Kimi Privacy Leak Report: When a Translation Request Returns Another User's Resume
Daily Economic News reported that a Kimi user asked the model to translate a PPT image and instead received a real stranger's resume with name, phone, email, work history, projects, and performance details. The affected person reportedly confirmed the resume was real.
This should not be treated as ordinary hallucination. A real cross-user document appearing in another user's answer points toward isolation, cache, retrieval binding, temporary-object access, async identity, or replay/logging failures in the AI service path.
Threat Analysis
- The failure is privacy leakage, not just wrong text. A hallucination invents content; this report describes a real resume returned to an unrelated user.
- The likely fault line is the whole AI service path. Experts quoted in the article point to possible data isolation failure, cross-user context contamination, RAG binding mistakes, temporary object-storage access-control failures, async task ID mismatch, log replay, and misconfigured sharing or indexing paths.
- Multimodal intake creates more places to lose identity. A PPT-image translation may touch upload, OCR or parsing, task queues, temporary storage, context assembly, output generation, and logging. Every hop has to preserve the user, tenant, session, file, and authorization binding.
- Output DLP is the last chance to catch the failure. Even if the wrong resume reaches the model, names, phone numbers, emails, and work-history blocks should trigger a gate before display.

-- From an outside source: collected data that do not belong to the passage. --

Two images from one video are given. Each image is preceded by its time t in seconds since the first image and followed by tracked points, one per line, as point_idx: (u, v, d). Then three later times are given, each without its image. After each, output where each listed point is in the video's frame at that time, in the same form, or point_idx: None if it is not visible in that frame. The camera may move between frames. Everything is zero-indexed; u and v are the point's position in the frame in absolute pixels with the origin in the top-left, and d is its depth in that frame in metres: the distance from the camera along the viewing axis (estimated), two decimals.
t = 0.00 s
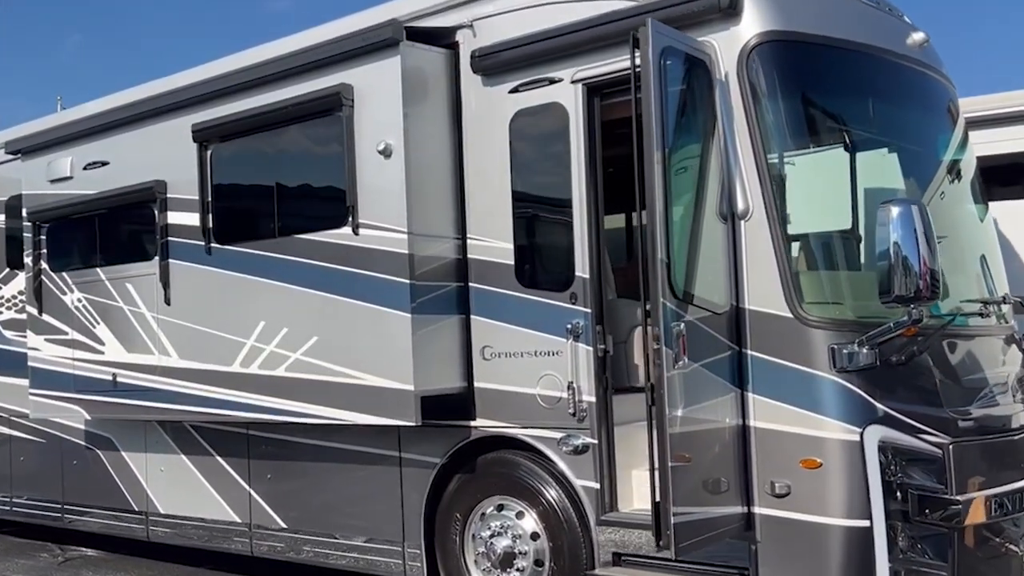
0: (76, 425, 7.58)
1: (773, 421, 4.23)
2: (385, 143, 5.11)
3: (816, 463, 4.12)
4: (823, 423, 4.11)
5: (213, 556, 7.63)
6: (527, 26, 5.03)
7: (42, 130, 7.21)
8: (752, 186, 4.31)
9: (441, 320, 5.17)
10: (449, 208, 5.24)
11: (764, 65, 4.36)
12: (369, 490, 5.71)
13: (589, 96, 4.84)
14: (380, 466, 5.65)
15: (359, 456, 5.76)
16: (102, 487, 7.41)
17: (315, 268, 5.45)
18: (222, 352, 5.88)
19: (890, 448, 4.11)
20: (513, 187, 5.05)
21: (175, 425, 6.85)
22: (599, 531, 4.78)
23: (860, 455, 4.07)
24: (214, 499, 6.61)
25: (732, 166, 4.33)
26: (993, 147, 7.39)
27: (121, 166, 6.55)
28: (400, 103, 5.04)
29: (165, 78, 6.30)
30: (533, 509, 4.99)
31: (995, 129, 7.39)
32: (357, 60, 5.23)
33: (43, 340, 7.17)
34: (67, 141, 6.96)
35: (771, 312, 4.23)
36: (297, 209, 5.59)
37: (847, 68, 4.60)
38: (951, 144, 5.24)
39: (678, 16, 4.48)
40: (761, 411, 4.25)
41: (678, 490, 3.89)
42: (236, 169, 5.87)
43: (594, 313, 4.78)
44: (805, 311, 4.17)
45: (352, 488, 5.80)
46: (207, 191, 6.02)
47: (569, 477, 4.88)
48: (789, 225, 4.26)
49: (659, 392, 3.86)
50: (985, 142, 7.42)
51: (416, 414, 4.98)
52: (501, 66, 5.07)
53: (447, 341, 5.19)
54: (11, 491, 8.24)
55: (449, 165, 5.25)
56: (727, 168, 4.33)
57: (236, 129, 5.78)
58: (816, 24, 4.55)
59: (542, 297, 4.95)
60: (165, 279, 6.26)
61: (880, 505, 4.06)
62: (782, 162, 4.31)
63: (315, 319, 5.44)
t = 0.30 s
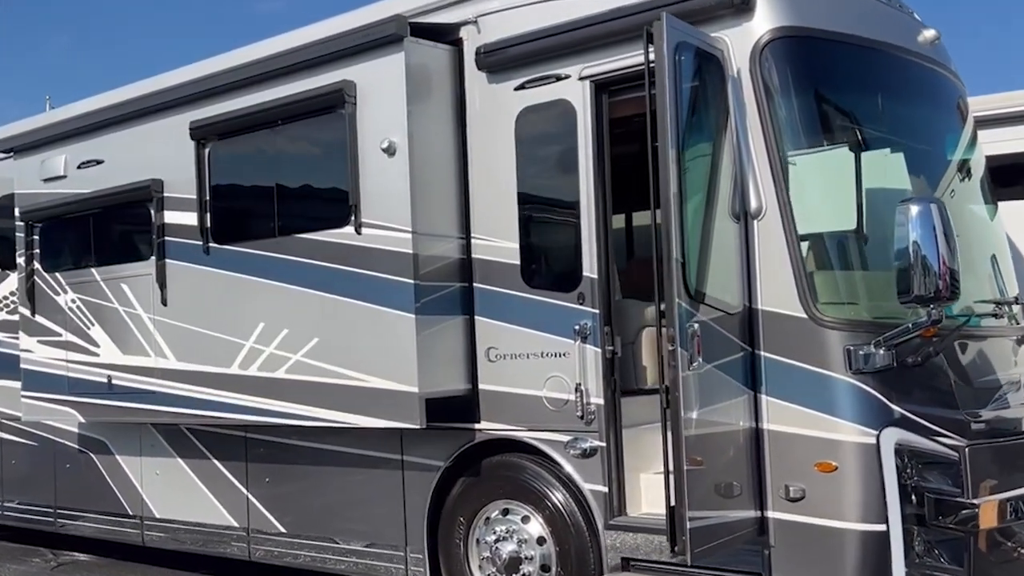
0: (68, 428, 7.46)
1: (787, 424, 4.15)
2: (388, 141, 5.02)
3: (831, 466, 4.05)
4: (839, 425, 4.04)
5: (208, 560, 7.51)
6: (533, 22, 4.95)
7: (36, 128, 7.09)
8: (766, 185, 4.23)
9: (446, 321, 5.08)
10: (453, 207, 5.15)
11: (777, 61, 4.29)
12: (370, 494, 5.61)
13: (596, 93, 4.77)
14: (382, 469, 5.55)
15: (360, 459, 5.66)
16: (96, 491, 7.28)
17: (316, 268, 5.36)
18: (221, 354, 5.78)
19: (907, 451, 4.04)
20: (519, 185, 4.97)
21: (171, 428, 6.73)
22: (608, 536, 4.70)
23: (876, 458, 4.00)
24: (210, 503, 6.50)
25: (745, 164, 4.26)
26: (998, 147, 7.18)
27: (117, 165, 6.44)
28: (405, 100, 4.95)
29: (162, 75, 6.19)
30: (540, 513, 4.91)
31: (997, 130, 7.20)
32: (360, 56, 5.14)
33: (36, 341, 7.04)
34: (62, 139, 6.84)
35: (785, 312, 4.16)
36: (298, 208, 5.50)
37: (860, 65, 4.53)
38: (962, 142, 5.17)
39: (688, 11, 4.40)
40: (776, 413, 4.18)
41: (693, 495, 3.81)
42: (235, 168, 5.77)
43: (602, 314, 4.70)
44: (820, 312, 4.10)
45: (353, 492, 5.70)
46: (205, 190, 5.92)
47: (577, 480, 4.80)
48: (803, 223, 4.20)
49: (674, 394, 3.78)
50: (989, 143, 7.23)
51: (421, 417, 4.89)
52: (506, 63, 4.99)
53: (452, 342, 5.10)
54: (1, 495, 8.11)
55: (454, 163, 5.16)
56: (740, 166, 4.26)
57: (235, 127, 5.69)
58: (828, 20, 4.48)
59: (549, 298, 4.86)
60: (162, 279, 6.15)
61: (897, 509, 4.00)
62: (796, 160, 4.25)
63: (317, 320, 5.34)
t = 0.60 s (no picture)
0: (58, 430, 7.35)
1: (795, 425, 4.10)
2: (388, 138, 4.96)
3: (840, 467, 4.00)
4: (847, 426, 3.99)
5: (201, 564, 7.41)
6: (534, 18, 4.89)
7: (27, 126, 6.99)
8: (773, 183, 4.19)
9: (446, 321, 5.01)
10: (453, 206, 5.08)
11: (785, 58, 4.25)
12: (367, 497, 5.54)
13: (599, 90, 4.71)
14: (380, 471, 5.48)
15: (358, 461, 5.58)
16: (86, 494, 7.18)
17: (314, 268, 5.29)
18: (216, 355, 5.70)
19: (915, 452, 3.99)
20: (521, 184, 4.91)
21: (164, 430, 6.64)
22: (611, 539, 4.63)
23: (885, 459, 3.95)
24: (204, 506, 6.41)
25: (752, 163, 4.21)
26: (1007, 146, 7.13)
27: (110, 163, 6.35)
28: (405, 96, 4.88)
29: (156, 72, 6.11)
30: (541, 515, 4.85)
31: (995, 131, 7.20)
32: (359, 52, 5.08)
33: (26, 342, 6.94)
34: (53, 136, 6.75)
35: (792, 312, 4.11)
36: (296, 206, 5.42)
37: (866, 62, 4.49)
38: (966, 142, 5.12)
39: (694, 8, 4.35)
40: (783, 414, 4.13)
41: (702, 496, 3.75)
42: (231, 166, 5.69)
43: (605, 314, 4.64)
44: (828, 312, 4.05)
45: (351, 494, 5.63)
46: (200, 188, 5.84)
47: (580, 482, 4.74)
48: (810, 222, 4.15)
49: (683, 395, 3.73)
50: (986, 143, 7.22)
51: (421, 419, 4.83)
52: (508, 59, 4.93)
53: (452, 342, 5.04)
54: None
55: (454, 161, 5.10)
56: (747, 163, 4.21)
57: (231, 124, 5.61)
58: (835, 17, 4.43)
59: (551, 297, 4.80)
60: (156, 279, 6.07)
61: (905, 511, 3.95)
62: (803, 159, 4.20)
63: (314, 320, 5.27)
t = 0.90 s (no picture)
0: (49, 431, 7.25)
1: (805, 425, 4.05)
2: (390, 135, 4.89)
3: (850, 469, 3.95)
4: (857, 426, 3.94)
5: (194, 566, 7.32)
6: (538, 13, 4.83)
7: (19, 122, 6.89)
8: (782, 181, 4.14)
9: (448, 321, 4.95)
10: (455, 204, 5.02)
11: (793, 54, 4.20)
12: (366, 498, 5.47)
13: (604, 87, 4.66)
14: (379, 473, 5.41)
15: (356, 462, 5.51)
16: (78, 496, 7.08)
17: (313, 266, 5.22)
18: (213, 355, 5.62)
19: (926, 453, 3.95)
20: (524, 182, 4.85)
21: (158, 431, 6.55)
22: (616, 540, 4.58)
23: (896, 460, 3.91)
24: (199, 507, 6.32)
25: (761, 160, 4.16)
26: (1005, 146, 7.10)
27: (104, 160, 6.26)
28: (407, 92, 4.82)
29: (152, 68, 6.02)
30: (544, 517, 4.79)
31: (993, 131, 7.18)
32: (360, 48, 5.01)
33: (17, 341, 6.84)
34: (46, 133, 6.65)
35: (802, 311, 4.07)
36: (295, 204, 5.36)
37: (873, 58, 4.44)
38: (971, 139, 5.07)
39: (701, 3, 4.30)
40: (792, 415, 4.08)
41: (713, 498, 3.70)
42: (228, 163, 5.62)
43: (611, 313, 4.59)
44: (839, 311, 4.01)
45: (349, 496, 5.55)
46: (197, 185, 5.76)
47: (584, 484, 4.68)
48: (819, 220, 4.10)
49: (693, 395, 3.67)
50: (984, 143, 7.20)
51: (423, 419, 4.76)
52: (511, 55, 4.87)
53: (454, 342, 4.97)
54: None
55: (456, 159, 5.04)
56: (755, 160, 4.16)
57: (229, 120, 5.54)
58: (843, 13, 4.38)
59: (554, 297, 4.75)
60: (151, 278, 5.98)
61: (916, 512, 3.90)
62: (812, 156, 4.16)
63: (314, 320, 5.20)
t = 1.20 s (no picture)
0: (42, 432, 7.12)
1: (820, 427, 3.99)
2: (395, 131, 4.81)
3: (866, 470, 3.89)
4: (873, 427, 3.88)
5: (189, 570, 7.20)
6: (545, 8, 4.76)
7: (13, 119, 6.78)
8: (797, 179, 4.08)
9: (454, 321, 4.87)
10: (461, 202, 4.94)
11: (806, 51, 4.14)
12: (368, 501, 5.38)
13: (614, 83, 4.59)
14: (382, 475, 5.32)
15: (358, 464, 5.42)
16: (71, 499, 6.96)
17: (316, 265, 5.13)
18: (213, 355, 5.53)
19: (943, 454, 3.90)
20: (531, 179, 4.79)
21: (154, 432, 6.44)
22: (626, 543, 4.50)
23: (913, 461, 3.86)
24: (196, 510, 6.21)
25: (775, 157, 4.11)
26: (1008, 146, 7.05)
27: (100, 157, 6.16)
28: (413, 88, 4.74)
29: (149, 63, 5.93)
30: (552, 519, 4.72)
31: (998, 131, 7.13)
32: (365, 43, 4.94)
33: (11, 342, 6.73)
34: (40, 129, 6.54)
35: (817, 312, 4.01)
36: (297, 202, 5.27)
37: (886, 55, 4.38)
38: (981, 136, 4.96)
39: None
40: (807, 416, 4.02)
41: (729, 500, 3.64)
42: (228, 160, 5.53)
43: (620, 313, 4.53)
44: (855, 311, 3.95)
45: (350, 499, 5.46)
46: (196, 183, 5.67)
47: (593, 486, 4.61)
48: (833, 219, 4.05)
49: (710, 396, 3.61)
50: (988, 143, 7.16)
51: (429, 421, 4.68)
52: (518, 51, 4.80)
53: (459, 342, 4.89)
54: None
55: (461, 156, 4.96)
56: (769, 156, 4.10)
57: (230, 117, 5.45)
58: (856, 8, 4.32)
59: (562, 296, 4.68)
60: (149, 277, 5.89)
61: (933, 515, 3.85)
62: (826, 154, 4.10)
63: (316, 319, 5.12)
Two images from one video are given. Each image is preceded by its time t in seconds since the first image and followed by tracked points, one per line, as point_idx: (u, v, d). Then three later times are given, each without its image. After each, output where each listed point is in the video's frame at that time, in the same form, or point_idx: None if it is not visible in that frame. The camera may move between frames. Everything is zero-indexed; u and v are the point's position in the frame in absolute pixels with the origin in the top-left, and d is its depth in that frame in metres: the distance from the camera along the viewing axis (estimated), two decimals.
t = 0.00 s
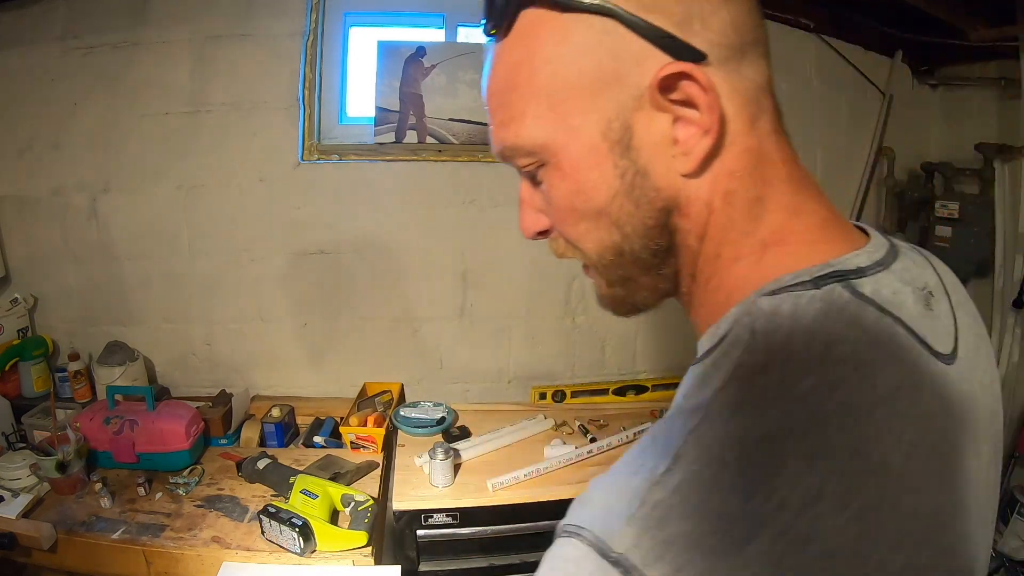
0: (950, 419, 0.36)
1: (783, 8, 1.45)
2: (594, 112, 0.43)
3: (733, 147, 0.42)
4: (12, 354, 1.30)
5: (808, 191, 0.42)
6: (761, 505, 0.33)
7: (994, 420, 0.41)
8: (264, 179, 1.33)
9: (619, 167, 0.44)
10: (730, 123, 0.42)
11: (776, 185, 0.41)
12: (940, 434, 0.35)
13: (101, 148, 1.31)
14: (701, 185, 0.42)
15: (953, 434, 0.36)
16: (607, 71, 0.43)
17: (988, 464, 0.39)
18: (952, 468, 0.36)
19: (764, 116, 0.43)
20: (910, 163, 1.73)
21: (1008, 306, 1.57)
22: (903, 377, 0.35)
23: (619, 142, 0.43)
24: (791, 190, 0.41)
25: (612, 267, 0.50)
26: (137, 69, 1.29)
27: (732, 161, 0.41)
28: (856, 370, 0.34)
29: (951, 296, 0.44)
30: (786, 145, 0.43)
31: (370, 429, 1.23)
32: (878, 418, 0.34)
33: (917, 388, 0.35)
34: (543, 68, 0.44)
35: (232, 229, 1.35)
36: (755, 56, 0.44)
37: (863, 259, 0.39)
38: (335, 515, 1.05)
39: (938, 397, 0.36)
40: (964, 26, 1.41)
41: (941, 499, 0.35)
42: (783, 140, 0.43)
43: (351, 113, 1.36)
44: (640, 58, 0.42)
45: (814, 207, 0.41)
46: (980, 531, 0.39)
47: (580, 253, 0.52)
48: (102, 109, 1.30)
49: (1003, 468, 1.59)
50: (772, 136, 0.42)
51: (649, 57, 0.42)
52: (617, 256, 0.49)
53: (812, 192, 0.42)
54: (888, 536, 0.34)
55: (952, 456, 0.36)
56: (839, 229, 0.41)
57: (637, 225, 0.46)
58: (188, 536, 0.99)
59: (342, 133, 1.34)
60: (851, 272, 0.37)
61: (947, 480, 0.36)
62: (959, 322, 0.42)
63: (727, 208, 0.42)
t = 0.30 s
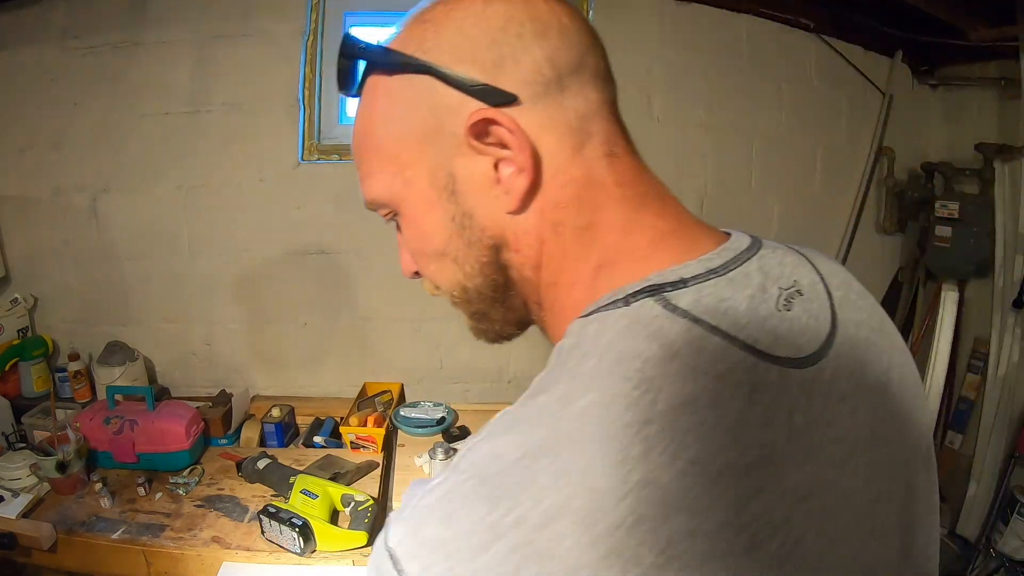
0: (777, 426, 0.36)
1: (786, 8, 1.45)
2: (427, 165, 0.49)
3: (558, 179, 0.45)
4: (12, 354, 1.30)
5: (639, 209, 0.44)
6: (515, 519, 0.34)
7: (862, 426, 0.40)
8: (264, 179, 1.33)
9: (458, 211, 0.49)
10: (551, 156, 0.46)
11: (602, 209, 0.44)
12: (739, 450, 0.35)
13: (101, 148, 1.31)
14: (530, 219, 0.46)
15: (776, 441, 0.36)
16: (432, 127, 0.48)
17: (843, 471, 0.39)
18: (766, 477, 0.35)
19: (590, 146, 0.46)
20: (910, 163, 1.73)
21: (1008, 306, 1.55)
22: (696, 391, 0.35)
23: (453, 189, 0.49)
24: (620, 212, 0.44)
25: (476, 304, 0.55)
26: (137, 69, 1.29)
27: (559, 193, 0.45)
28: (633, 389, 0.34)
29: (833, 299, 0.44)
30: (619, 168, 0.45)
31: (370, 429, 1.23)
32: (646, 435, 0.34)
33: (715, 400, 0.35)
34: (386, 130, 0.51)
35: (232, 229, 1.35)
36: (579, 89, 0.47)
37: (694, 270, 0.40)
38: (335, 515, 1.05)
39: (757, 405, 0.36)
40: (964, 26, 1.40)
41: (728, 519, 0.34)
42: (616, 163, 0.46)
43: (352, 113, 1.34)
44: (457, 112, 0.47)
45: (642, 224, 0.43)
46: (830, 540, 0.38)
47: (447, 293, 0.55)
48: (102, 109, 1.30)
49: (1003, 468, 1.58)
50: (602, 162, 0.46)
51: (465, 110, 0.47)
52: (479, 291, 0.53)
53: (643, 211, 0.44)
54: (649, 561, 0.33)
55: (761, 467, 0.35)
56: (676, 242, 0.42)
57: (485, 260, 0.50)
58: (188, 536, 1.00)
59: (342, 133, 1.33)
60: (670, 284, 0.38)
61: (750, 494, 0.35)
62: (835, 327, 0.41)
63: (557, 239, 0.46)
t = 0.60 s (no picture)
0: (680, 435, 0.35)
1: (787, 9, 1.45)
2: (341, 202, 0.52)
3: (463, 203, 0.47)
4: (12, 354, 1.30)
5: (546, 225, 0.45)
6: (389, 528, 0.34)
7: (789, 431, 0.39)
8: (264, 179, 1.33)
9: (373, 241, 0.52)
10: (454, 179, 0.47)
11: (508, 227, 0.45)
12: (620, 458, 0.34)
13: (101, 148, 1.31)
14: (440, 243, 0.48)
15: (678, 446, 0.35)
16: (340, 164, 0.51)
17: (762, 478, 0.37)
18: (663, 484, 0.34)
19: (494, 166, 0.47)
20: (910, 163, 1.74)
21: (1008, 307, 1.55)
22: (572, 397, 0.35)
23: (365, 221, 0.51)
24: (524, 230, 0.45)
25: (405, 329, 0.56)
26: (138, 69, 1.29)
27: (464, 215, 0.47)
28: (508, 400, 0.35)
29: (755, 302, 0.44)
30: (524, 186, 0.47)
31: (370, 429, 1.23)
32: (513, 443, 0.34)
33: (593, 408, 0.35)
34: (302, 170, 0.54)
35: (232, 229, 1.35)
36: (480, 110, 0.49)
37: (592, 279, 0.40)
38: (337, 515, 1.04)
39: (649, 414, 0.35)
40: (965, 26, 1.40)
41: (610, 529, 0.33)
42: (520, 180, 0.47)
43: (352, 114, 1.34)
44: (360, 148, 0.50)
45: (546, 240, 0.44)
46: (755, 547, 0.36)
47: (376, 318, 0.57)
48: (102, 109, 1.30)
49: (1003, 468, 1.58)
50: (506, 181, 0.47)
51: (369, 143, 0.49)
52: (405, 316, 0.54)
53: (550, 226, 0.44)
54: (512, 568, 0.32)
55: (652, 475, 0.34)
56: (582, 255, 0.43)
57: (405, 286, 0.52)
58: (188, 536, 0.99)
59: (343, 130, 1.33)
60: (564, 296, 0.39)
61: (638, 502, 0.34)
62: (754, 330, 0.41)
63: (467, 260, 0.47)
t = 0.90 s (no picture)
0: (660, 449, 0.36)
1: (785, 9, 1.46)
2: (297, 226, 0.52)
3: (423, 220, 0.47)
4: (12, 354, 1.30)
5: (502, 241, 0.45)
6: (369, 567, 0.33)
7: (770, 431, 0.41)
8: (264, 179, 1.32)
9: (333, 264, 0.52)
10: (409, 195, 0.47)
11: (471, 242, 0.46)
12: (601, 476, 0.34)
13: (101, 148, 1.31)
14: (402, 263, 0.48)
15: (660, 458, 0.35)
16: (293, 188, 0.51)
17: (746, 484, 0.38)
18: (648, 498, 0.35)
19: (452, 181, 0.48)
20: (910, 163, 1.74)
21: (1008, 307, 1.55)
22: (549, 418, 0.35)
23: (324, 244, 0.51)
24: (486, 244, 0.45)
25: (371, 349, 0.56)
26: (138, 69, 1.29)
27: (424, 233, 0.47)
28: (485, 425, 0.35)
29: (725, 307, 0.45)
30: (485, 199, 0.47)
31: (370, 429, 1.23)
32: (493, 468, 0.34)
33: (571, 427, 0.35)
34: (254, 195, 0.54)
35: (232, 229, 1.35)
36: (432, 123, 0.49)
37: (561, 295, 0.40)
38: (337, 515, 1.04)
39: (628, 429, 0.35)
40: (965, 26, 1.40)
41: (599, 547, 0.33)
42: (480, 195, 0.47)
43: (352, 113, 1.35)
44: (311, 170, 0.50)
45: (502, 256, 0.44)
46: (743, 552, 0.37)
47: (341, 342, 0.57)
48: (102, 109, 1.30)
49: (1003, 469, 1.58)
50: (465, 196, 0.47)
51: (321, 165, 0.49)
52: (371, 335, 0.54)
53: (506, 241, 0.45)
54: None
55: (636, 490, 0.34)
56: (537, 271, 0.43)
57: (370, 308, 0.52)
58: (188, 536, 1.00)
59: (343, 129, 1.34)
60: (535, 312, 0.39)
61: (625, 520, 0.34)
62: (727, 333, 0.43)
63: (427, 278, 0.47)
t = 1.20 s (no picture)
0: (600, 467, 0.36)
1: (785, 9, 1.46)
2: (268, 283, 0.57)
3: (379, 267, 0.51)
4: (12, 354, 1.30)
5: (447, 285, 0.48)
6: None
7: (727, 428, 0.41)
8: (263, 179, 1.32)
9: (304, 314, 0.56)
10: (364, 246, 0.52)
11: (423, 286, 0.50)
12: (540, 500, 0.35)
13: (100, 148, 1.31)
14: (365, 308, 0.53)
15: (599, 476, 0.36)
16: (261, 249, 0.56)
17: (699, 487, 0.38)
18: (588, 511, 0.35)
19: (402, 228, 0.52)
20: (910, 163, 1.74)
21: (1008, 307, 1.55)
22: (490, 451, 0.37)
23: (295, 297, 0.56)
24: (437, 286, 0.49)
25: (350, 385, 0.60)
26: (137, 69, 1.29)
27: (381, 279, 0.51)
28: (433, 463, 0.37)
29: (677, 313, 0.46)
30: (434, 241, 0.51)
31: (371, 429, 1.23)
32: (440, 503, 0.36)
33: (510, 458, 0.36)
34: (228, 257, 0.59)
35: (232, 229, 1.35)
36: (382, 175, 0.53)
37: (504, 329, 0.42)
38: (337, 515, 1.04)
39: (565, 452, 0.37)
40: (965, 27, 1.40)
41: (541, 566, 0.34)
42: (429, 239, 0.51)
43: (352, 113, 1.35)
44: (275, 232, 0.55)
45: (448, 299, 0.48)
46: (697, 550, 0.37)
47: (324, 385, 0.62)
48: (102, 109, 1.30)
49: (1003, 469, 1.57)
50: (416, 240, 0.51)
51: (283, 225, 0.54)
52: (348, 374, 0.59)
53: (451, 285, 0.48)
54: None
55: (577, 508, 0.35)
56: (478, 311, 0.46)
57: (344, 351, 0.57)
58: (188, 536, 0.99)
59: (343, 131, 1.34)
60: (478, 350, 0.41)
61: (565, 535, 0.35)
62: (678, 340, 0.43)
63: (389, 322, 0.52)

- Incident response needs evidence. Request IDs, file IDs, retrieval IDs, cache keys, queue job IDs, and output records are what tell responders whether this was one request, one tenant, one cache class, or a broader isolation defect.
Applicable AIDEFEND Defenses (8)
What Defenders Should Do Now
- Trace one uploaded-file request end to end: upload ID, parser job, OCR result, temporary object, RAG chunk, cache key, model request, final output, and logs. Confirm every hop carries user, tenant, session, and authorization metadata.
- Review all prompt-response, semantic, prefix, KV, and parser-result caches. Cache keys must include tenant/user/session and authorization context; if that context is missing, disable reuse until fixed.
- Put a fail-closed authorization check before any retrieved document, uploaded file, temporary object, or replayed log line enters model context. The question should be simple: is this asset allowed for this user, this session, and this purpose?
- Add output DLP for resumes and personal records. Names plus phone numbers, emails, work-history sections, project history, or identity-number patterns should block or escalate before display.
- Run seeded cross-user isolation tests. Upload a canary resume under User A, issue unrelated translation and summarization requests under User B, and verify the canary never appears in context, retrieval, cache hits, logs, or output.
- Prepare incident forensics before the next privacy report: preserve request traces, cache decisions, retrieval decisions, and deletion/retention evidence so the response can be specific rather than speculative.
1 additional consideration
User notification and incident-scope communication
Conclusion
This Kimi report is a useful reminder that AI privacy incidents often look like model behavior but live in product architecture. The model may be the component that speaks, but the failure can sit in upload handling, OCR, temporary storage, RAG binding, cache reuse, session state, or output controls. AIDEFEND maps this case to isolation, cache integrity, data-use authorization, value-level sink checks, output DLP, and forensic session logging. The practical goal is simple: a user should never receive data unless every layer can prove that data belongs in that user's current request.